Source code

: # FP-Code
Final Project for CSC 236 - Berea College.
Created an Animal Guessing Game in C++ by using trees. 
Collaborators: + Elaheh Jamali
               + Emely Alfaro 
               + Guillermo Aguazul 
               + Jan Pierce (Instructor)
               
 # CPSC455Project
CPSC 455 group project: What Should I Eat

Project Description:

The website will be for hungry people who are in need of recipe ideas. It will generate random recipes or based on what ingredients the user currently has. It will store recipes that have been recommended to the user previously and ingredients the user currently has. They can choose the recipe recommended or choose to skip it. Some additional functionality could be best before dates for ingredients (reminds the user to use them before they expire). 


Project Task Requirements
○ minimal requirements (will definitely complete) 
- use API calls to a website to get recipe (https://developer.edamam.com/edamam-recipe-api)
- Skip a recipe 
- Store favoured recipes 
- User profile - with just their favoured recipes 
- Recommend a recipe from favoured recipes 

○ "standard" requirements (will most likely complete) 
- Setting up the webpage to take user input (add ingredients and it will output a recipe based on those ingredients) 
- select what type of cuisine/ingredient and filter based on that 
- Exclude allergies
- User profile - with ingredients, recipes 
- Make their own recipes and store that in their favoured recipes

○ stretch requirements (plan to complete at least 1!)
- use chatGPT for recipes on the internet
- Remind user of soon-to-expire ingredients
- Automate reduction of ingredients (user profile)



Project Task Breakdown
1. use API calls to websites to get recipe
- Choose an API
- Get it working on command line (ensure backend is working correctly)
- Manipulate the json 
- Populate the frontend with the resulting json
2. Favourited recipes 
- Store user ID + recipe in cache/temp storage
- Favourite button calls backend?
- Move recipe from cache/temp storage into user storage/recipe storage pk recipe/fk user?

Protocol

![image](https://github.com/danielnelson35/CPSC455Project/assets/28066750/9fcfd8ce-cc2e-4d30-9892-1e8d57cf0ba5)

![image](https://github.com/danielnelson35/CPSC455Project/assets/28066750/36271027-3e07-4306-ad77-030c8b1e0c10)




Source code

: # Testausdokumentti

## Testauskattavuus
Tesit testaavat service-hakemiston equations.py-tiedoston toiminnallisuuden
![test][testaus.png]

-------

> [PROMPT] All records should be returned verbatim, none left out.

> [SOLVED PROBLEM]
Source code

: # FP-Code
Final Project for CSC 236 - Berea College.
Created an Animal Guessing Game in C++ by using trees. 
Collaborators: + Elaheh Jamali
               + Emely Alfaro 
               + Guillermo Aguazul 
               + Jan Pierce (Instructor)
               
 # CPSC455Project
CPSC 455 group project: What Should I Eat

Project Description:

The website will be for hungry people who are in need of recipe ideas. It will generate random recipes or based on what ingredients the user currently has. It will store recipes that have been recommended to the user previously and ingredients the user currently has. They can choose the recipe recommended or choose to skip it. Some additional functionality could be best before dates for ingredients (reminds the user to use them before they expire). 


Project Task Requirements
○ minimal requirements (will definitely complete) 
- use API calls to a website to get recipe (https://developer.edamam.com/edamam-recipe-api)
- Skip a recipe 
- Store favoured recipes 
- User profile - with just their favoured recipes 
- Recommend a recipe from favoured recipes 

○ "standard" requirements (will most likely complete) 
- Setting up the webpage to take user input (add ingredients and it will output a recipe based on those ingredients) 
- select what type of cuisine/ingredient and filter based on that 
- Exclude allergies
- User profile - with ingredients, recipes 
- Make their own recipes and store that in their favoured recipes

○ stretch requirements (plan to complete at least 1!)
- use chatGPT for recipes on the internet
- Remind user of soon-to-expire ingredients
- Automate reduction of ingredients (user profile)



Project Task Breakdown
1. use API calls to websites to get recipe
- Choose an API
- Get it working on command line (ensure backend is working correctly)
- Manipulate the json 
- Populate the frontend with the resulting json
2. Favourited recipes 
- Store user ID + recipe in cache/temp storage
- Favourite button calls backend?
- Move recipe from cache/temp storage into user storage/recipe storage pk recipe/fk user?

Protocol

![image](https://github.com/danielnelson35/CPSC455Project/assets/28066750/9fcfd8ce-cc2e-4d30-9892-1e8d57cf0ba5)

![image](https://github.com/danielnelson35/CPSC455Project/assets/28066750/36271027-3e07-4306-ad77-030c8b1e0c10)




Source code

: # Testausdokumentti

## Testauskattavuus
Tesit testaavat service-hakemiston equations.py-tiedoston toiminnallisuuden
![test][testaus.png]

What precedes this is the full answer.